Basically, if request was /about, it would try to fetch a file from these locations (in order): /about, /about.html, /about/, and then if all of those fail, produce a 404.

The code to deal with removing the need to include .html was relatively simple. All it does is check if the request includes the extension, and if so, remove it and perform a 302 redirect to the plain URI.

if ($request_uri ~ ^/(.*)\.html(\?|$)) {
    return 302 /$1;
}
try_files $uri $uri.html $uri/ $uri =404;

However, that still meant that if you visited /about/, it would think you were looking for /about/index.html, rather than the /about.html page.

So, I had to then add another redirect. So if the url ended in a trailing slash (but wasn't just /), it would also perform a 302 redirect to a url without the trailing slash. I ended up with this:

location / {
    if ($request_uri ~ ^/(.*)\.html(\?|$)) {
        return 302 /$1;
    }
    if ($request_uri ~ ^/([-a-zA-Z0-9@:%_\+.~?&//=]*)\/$) {
        return 302 /$1;
    }
    try_files $uri $uri.html $uri/index.html $uri/ $uri =404;
}

For reference, $uri is the full request URL, and $request_uri is anything after the host.

There's bound to be a way for this logic to be improved. But as far as I can see, it works how I expect, and it gives me the exact behaviour I was looking for.

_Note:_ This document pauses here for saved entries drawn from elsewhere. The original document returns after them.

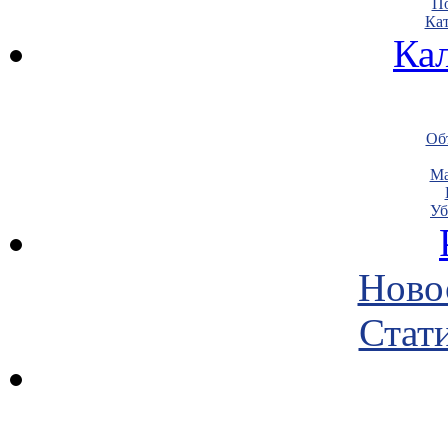
По
Кат
Ка
Объ
Ма
Уб
Ново
Стати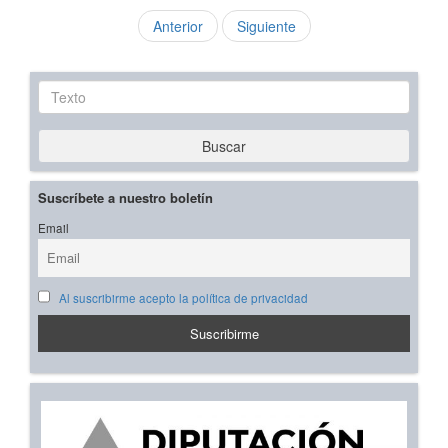
Anterior
Siguiente
Texto
Buscar
Suscríbete a nuestro boletín
Email
Al suscribirme acepto la política de privacidad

Now for some examples. First off, the ways in which you would get to a file located at /about.html:

(Note: all redirects are stated, the rest is the priority order of the try_files function.)

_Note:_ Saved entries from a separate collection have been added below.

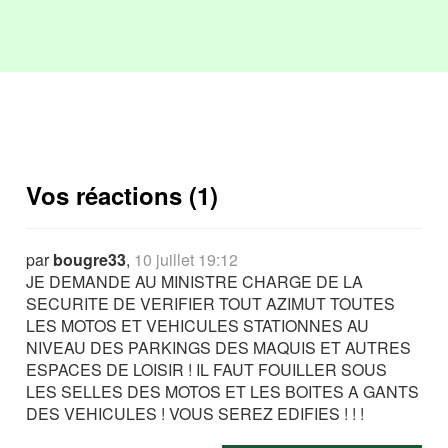
Vos réactions (1)
par
bougre33
,
10 juillet 19:12
JE DEMANDE AU MINISTRE CHARGE DE LA
SECURITE DE VERIFIER TOUT AZIMUT TOUTES
LES MOTOS ET VEHICULES STATIONNES AU
NIVEAU DES PARKINGS DES MAQUIS ET AUTRES
ESPACES DE LOISIR ! IL FAUT FOUILLER SOUS
LES SELLES DES MOTOS ET LES BOITES A GANTS
DES VEHICULES ! VOUS SEREZ EDIFIES ! ! !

  1. /about.html: 302 to /about -> try /about -> try about.html.
  2. /about/: 302 to /about -> try /about -> try about.html.
  3. /about: try /about -> try /about.html.

And for the page located at /text-shot/index.html:

  1. /text-shot: try /text-shot -> try /text-shot.html -> try /text-shot/index.html.
  2. /text-shot/: 302 to /text-shot -> try /text-shot -> try /text-shot.html -> try /text-shot/index.html.
  3. /text-shot/index: try /text-shot/index -> try /text-shot/index.html.
  4. /text-shot/index.html: 302 to /text-shot/index -> try /text-shot/index -> try /text-shot/index.html.
  5. /text-shot/index/: 302 to /text-shot/index -> try /text-shot/index -> try /text-shot/index.html.

Note: nginx will search for an index file when try_files checks $uri/, so there's no need to handle that. However, there were circular redirects when /text-shot/ would be redirected to /text-shot, and then eventually back to /text-shot/, so I added an explicit attempt to $uri/index.html to avoid this.

Admittedly, a few of those examples are a bit odd, and likely will never happen. But I had to cover all bases.

As you can see, it's not perfect. There are some requests that go through a 302 just to end up at the exact page that was requested. Like #2 above.

In an ideal world, I'll never touch this configuration again. And there's also a low chance that anyone reading this would ever need to do anything similar. But, I can't say I found many resources online for my specific scenario, so I thought I'd write my own.

I guess I brought this all on myself when I decided I wanted to both install my own custom Hugo blog on a linux VM, and to also want static files with the full filename, not just convenient "pretty" URLs that Hugo generates by default. Oh well, at least I learned a bit more about how to configure nginx I guess.